Foto: Roberto Stuckert Filho
Recesso parlamentar
Para angústia do governo – que chegou a sugerir o cancelamento da pausa parlamentar de janeiro –, a análise do processo de impeachment entrou em hiato no fim de dezembro e assim permaneceu até 2 de fevereiro, quando os parlamentares voltaram do recesso. Segundo Cunha, a expectativa era de votar a comissão especial e concluir o processo na Câmara até março, para seguir para julgamento no Senado.
Foto: picture-alliance/Lou Avers
STF analisa embargos
O teor do acórdão em que o STF considera inconstitucionais alguns aspectos do processo de eleição da comissão especial da Câmara foi publicado em 08/03. No mesmo dia, a Câmara reapresentou os questionamentos e pediu a revisão do rito de impeachment pelos ministros do Supremo. Em votação realizada em 16/03, porém, a Corte rejeitou os recursos de Cunha e decidiu manter o rito definido em dezembro.
Foto: Agência Brasil/J. Cruz
Comissão está formada
A comissão especial, responsável por analisar o pedido de impeachment na Câmara, foi finalmente formada em 17/03, com deputados indicados pelos próprios líderes partidários.
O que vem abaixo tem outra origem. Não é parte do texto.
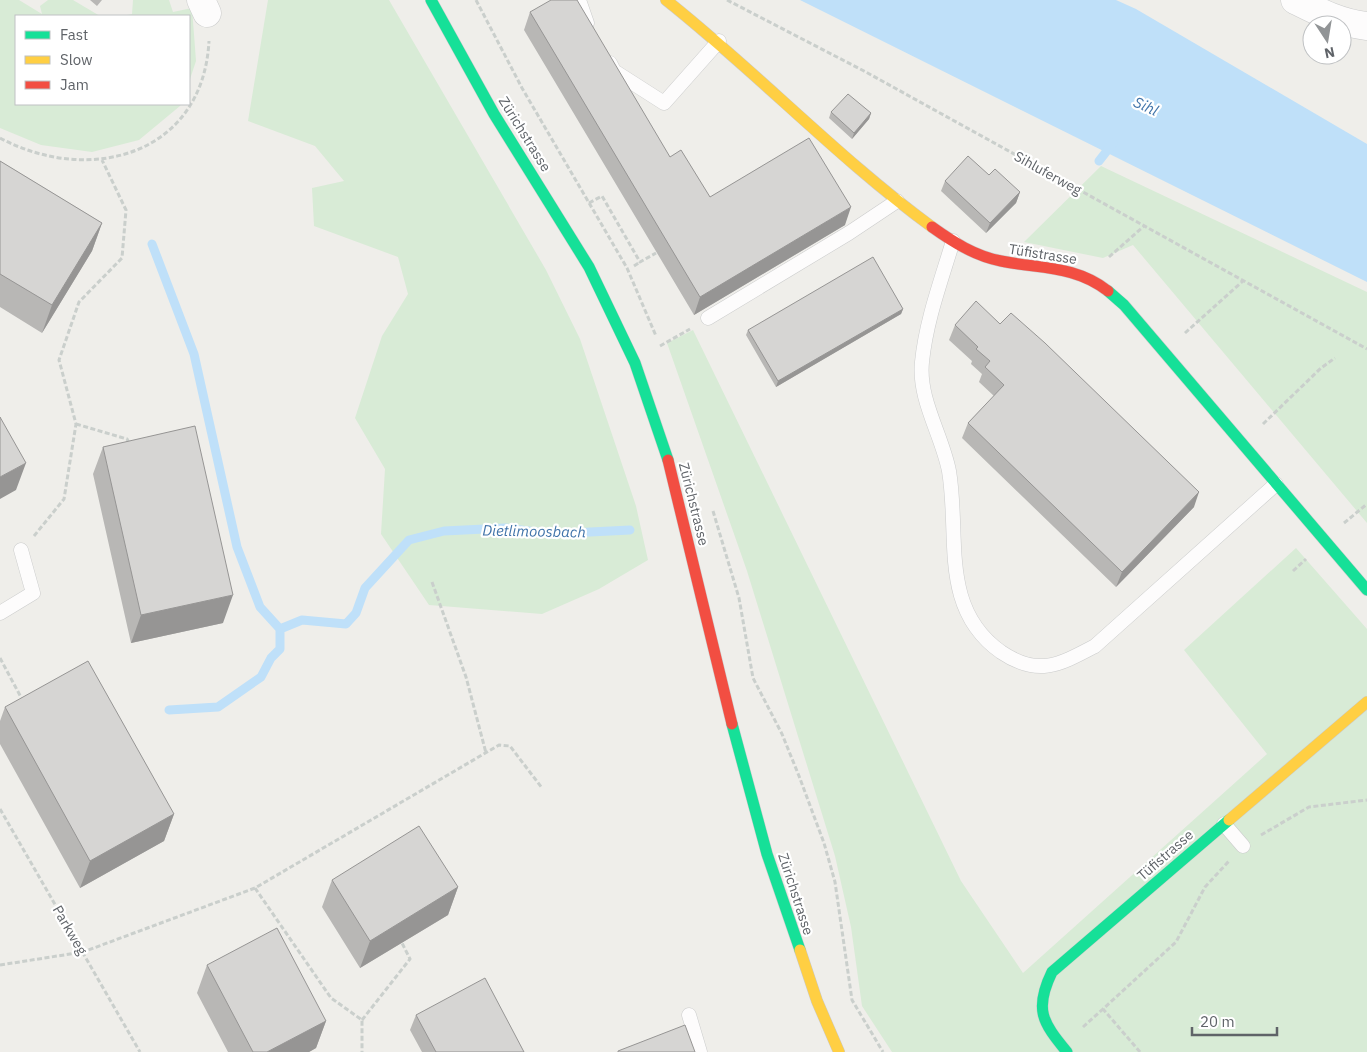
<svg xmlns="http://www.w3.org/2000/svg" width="1367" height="1052" font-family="'IBM Plex Sans',sans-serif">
	<rect width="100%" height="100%" fill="#efeeea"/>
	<!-- green -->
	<path fill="#d8ebd6" d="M0,0h19l23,14 -2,-8 8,-6h25l27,16h-84v88h165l-1,2 -41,34 -47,12 -51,-7 -41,-17z
		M133,0h36l4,12 19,-4 4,53 -7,21v-66h-67l10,-2z
		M268,0h121l157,270 34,69 56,167 12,54 -49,29 -57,25 -113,-9 -48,-71 4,-65 -30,-51 27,-82 26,-42 -10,-37 -84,-31 -2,-38 32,-7 -29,-35 -67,-25z
		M1101,166l266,126v231l-234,-278 -30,13 -79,-16z
		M693,330l268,551 62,92 244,-219 -83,-104 112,-102 71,81v423h-475l-30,-46 -11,-79 -16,-71 -88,-285 -80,-228z"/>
	<!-- water -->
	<path fill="#bfe0f9" d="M800,0h316l20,9 231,135v138z"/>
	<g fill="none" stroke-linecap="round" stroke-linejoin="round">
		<!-- stream -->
		<path stroke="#bfe0f9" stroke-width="9" d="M1099,161l14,-18
			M152,244l42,110 43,193 23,60 20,22
			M169,710l49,-3 43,-30 10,-19 9,-9v-20l22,-9 44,4 10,-11 9,-25 44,-48 35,-9 61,-3 46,6 79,-4"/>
		<defs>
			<path id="lane" d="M579,0l8,23
				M610,63l4,8 50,32 55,-62
				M953,241c-12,40 -27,80 -31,121 -4,37 20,73 27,109 11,66 -10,137 52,181 37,25 58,13 94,-6l181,-162
				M708,318l141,-85 48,-32
				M0,613l33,-20 -12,-43
				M1224,824l19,22
				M689,1015l11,37"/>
			<path id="street" d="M201,0l6,13
				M1295,0c24,12 45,23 72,26"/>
			<path id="fast" d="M431,0l63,114 95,153 46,96 33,97
				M1108,291l16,14 243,285
				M732,724l35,130 33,96
				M1067,1052c-25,-30 -33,-43 -15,-80l177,-152"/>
			<path id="slow" d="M666,0c91,72 173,159 266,227
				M1229,820l138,-118
				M800,950l17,51 22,51"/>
			<path id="jam" d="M932,227c21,15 43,29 69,34 38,8 74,4 107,30
				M668,460l64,264"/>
		</defs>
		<!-- lane casing -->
		<use href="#lane" stroke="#cbcccc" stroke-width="15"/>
		<!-- street casing -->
		<use href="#street" stroke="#cbcccc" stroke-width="29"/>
		<!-- fast casing -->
		<use href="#fast" stroke="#cacacb" stroke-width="12"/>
		<!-- slow casing -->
		<use href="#slow" stroke="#cacacb" stroke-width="12"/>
		<!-- jam casing -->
		<use href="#jam" stroke="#cacacb" stroke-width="12"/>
		<!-- path -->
		<path stroke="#cacfcc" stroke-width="3" stroke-dasharray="5 2.5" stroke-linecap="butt" d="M476,0l46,88 105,180 29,68
			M727,0l137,71 503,278
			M0,138c90,48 203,17 209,-97
			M589,203l13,-7 38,66 16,-9
			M1109,257l35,-31
			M634,266l6,-4
			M1185,333l58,-52
			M660,346l30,-17
			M76,424l51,15 2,4
			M1263,424l58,-56 14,-10
			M713,511l26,87 14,80 29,56 17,42 25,67 11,39 17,118 31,52
			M1344,523l23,-19
			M34,536l30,-37 12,-75 -17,-64 20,-58 43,-44 4,-48 -24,-50
			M1293,571l13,-12
			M432,582l34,95 20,76
			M0,658l23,43
			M0,809l140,243
			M1261,835l48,-28 58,-7
			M255,888l76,110 31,22v32
			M0,965l83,-13 172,-64 244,-143 11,1 32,42
			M362,1020l48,-61 -8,-16
			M1083,1027l20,-18
			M1140,1052l-37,-43 73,-67 29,-55 24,-26"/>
		<!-- lane -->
		<use href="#lane" stroke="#fdfcfc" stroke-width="14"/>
		<!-- street -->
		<use href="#street" stroke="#fdfcfc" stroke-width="28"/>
		<!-- fast -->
		<use href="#fast" stroke="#16e098" stroke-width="11"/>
		<!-- slow -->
		<use href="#slow" stroke="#ffcf43" stroke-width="11"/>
		<!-- jam -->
		<use href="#jam" stroke="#f24e42" stroke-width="11"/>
	</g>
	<!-- wall -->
	<path fill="#b8b7b5" d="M90,0h12l-5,6z
		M530,12l140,145 40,40 135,28 -151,90 -170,-285z
		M831,112l40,1 -2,6 -17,20 -23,-21z
		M0,161l102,62 -10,28 -50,82 -42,-26z
		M989,175l31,17 -4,11 -30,30 -45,-42 4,-10z
		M903,309l-2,5 -125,73 -30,-52 2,-5z
		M955,325l239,182 -78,80 -154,-149 6,-15 26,-27 -15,-14 3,-8 -11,-10 1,-3 -23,-21z
		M103,447l120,176 -92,20 -38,-169z
		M5,707l169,107 -10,27 -84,47 -80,-144v-23z
		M332,880l126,7 -10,28 -88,53 -38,-61z
		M207,965l119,56 -10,27 -7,4h-81l-31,-59z
		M416,1015l108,37h-102l-12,-22z"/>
	<!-- shaded-wall -->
	<path fill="#969594" d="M871,113l-2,6 -17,20 2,-6z
		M1020,192l-4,11 -30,30 4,-10z
		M851,207l-6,18 -151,90 6,-18z
		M102,223l-10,28 -50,82 10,-28z
		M903,309l-2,5 -125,73 2,-6z
		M26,463l-10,27 -16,9v-22z
		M1199,492l-5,15 -78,80 6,-15z
		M233,595l-10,28 -92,20 10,-28z
		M174,814l-10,27 -84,47 10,-27z
		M458,887l-10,28 -88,53 10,-27z
		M326,1021l-10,27 -7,4h-42z"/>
	<!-- building -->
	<path fill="#d6d5d3" stroke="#969594" d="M551,0h26l93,157 11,-7 29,47 99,-59 42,69 -151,90 -170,-285z
		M848,94l23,19 -17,20 -23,-21z
		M968,156l21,19 6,-6 25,23 -30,31 -45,-42z
		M0,161l102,62 -50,82 -52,-31z
		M873,257l30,52 -125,72 -30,-51z
		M976,301l24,23 11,-11 34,30 154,149 -77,80 -154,-149 36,-38 -19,-18 5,-6 -14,-12 2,-2 -23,-22z
		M0,417l26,46 -26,14z
		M195,426l38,169 -92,20 -38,-168z
		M88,661l86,153 -84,47 -85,-154z
		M419,826l39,61 -88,54 -38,-61z
		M277,928l49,93 -59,31h-14l-46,-87z
		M485,978l39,74h-88l-20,-37z
		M685,1025l10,27h-77v-1z"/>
	<g text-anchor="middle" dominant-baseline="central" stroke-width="4.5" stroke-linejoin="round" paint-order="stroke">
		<!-- street labels -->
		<g font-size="14" fill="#5f6368" stroke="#fff">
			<text transform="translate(525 134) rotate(58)">Zürichstrasse</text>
			<text transform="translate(1048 173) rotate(29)">Sihluferweg</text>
			<text transform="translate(1043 254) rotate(9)">Tüfistrasse</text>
			<text transform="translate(694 504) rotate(76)">Zürichstrasse</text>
			<text transform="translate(1165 855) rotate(-41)">Tüfistrasse</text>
			<text transform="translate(796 894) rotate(72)">Zürichstrasse</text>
			<text transform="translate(70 930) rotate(60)">Parkweg</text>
		</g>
		<!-- water labels -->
		<g font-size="15" font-style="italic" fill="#4174aa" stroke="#fff">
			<text transform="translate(1146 106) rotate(25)">Sihl</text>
			<text transform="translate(534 531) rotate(1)">Dietlimoosbach</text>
		</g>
	</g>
	<!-- legend -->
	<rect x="15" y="15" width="175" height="90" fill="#ffffff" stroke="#bfc1c3"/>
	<rect x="25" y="31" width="25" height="8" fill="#16e098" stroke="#bfc1c3"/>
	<text x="60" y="40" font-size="15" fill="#5f6368">Fast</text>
	<rect x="25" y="56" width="25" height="8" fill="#ffcf43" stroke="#bfc1c3"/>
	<text x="60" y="65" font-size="15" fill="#5f6368">Slow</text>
	<rect x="25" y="81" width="25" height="8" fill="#f24e42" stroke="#bfc1c3"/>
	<text x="60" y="90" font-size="15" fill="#5f6368">Jam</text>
	<!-- north arrow -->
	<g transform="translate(1327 40) rotate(168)"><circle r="24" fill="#ffffff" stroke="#bfc1c3"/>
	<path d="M0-4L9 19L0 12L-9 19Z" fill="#919496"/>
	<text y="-8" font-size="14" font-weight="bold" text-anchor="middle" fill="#5f6368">N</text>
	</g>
	<!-- scale -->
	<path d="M1192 1027v8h85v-8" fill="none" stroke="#5f6368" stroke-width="2.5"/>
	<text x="1200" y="1027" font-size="15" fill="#5f6368" stroke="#ffffff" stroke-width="4" paint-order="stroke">20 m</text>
</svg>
O relator da comissão é Jovair Arantes, líder do PTB na Casa e um dos principais aliados de Eduardo Cunha; e o presidente é Rogério Rosso, líder do PSD na Câmara.
Foto: G.Lima/Câmara dos Deputados
Trabalhos da comissão
Em 30/3, os membros da comissão ouviram dois autores do pedido de impeachment: os juristas Miguel Reale Jr. e Janaína Paschoal. No dia seguinte, o ministro da Fazenda, Nelson Barbosa, foi ouvido como testemunha de defesa. No dia 4/4, o ministro José Eduardo Cardozo, da Advocacia-Geral da União, entregou a defesa escrita da presidente e fez a sustentação oral.
Foto: Getty Images/AFP/E. Sa
Comissão instaura processo
Parlamentares da comissão especial do impeachment votaram no dia 11/04 pela abertura do processo de impedimento da presidente Dilma Rousseff, em sessão marcada por troca de insultos. O placar sobre o parecer do relator Jovair Arantes (PTB-GO) foi de 38 votos a favor e 27 contra.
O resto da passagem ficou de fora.